TO DO – Copy out each line of the data that includes the string "Rocky".

┌─ RECORDS PROVIDED

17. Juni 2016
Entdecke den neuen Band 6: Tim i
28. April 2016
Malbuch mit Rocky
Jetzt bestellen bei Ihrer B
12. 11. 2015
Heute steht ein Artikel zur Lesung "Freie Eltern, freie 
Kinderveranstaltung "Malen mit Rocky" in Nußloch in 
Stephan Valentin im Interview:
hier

└─

RESULT FOR THIS EXERCISE –
Malbuch mit Rocky
Kinderveranstaltung "Malen mit Rocky" in Nußloch in 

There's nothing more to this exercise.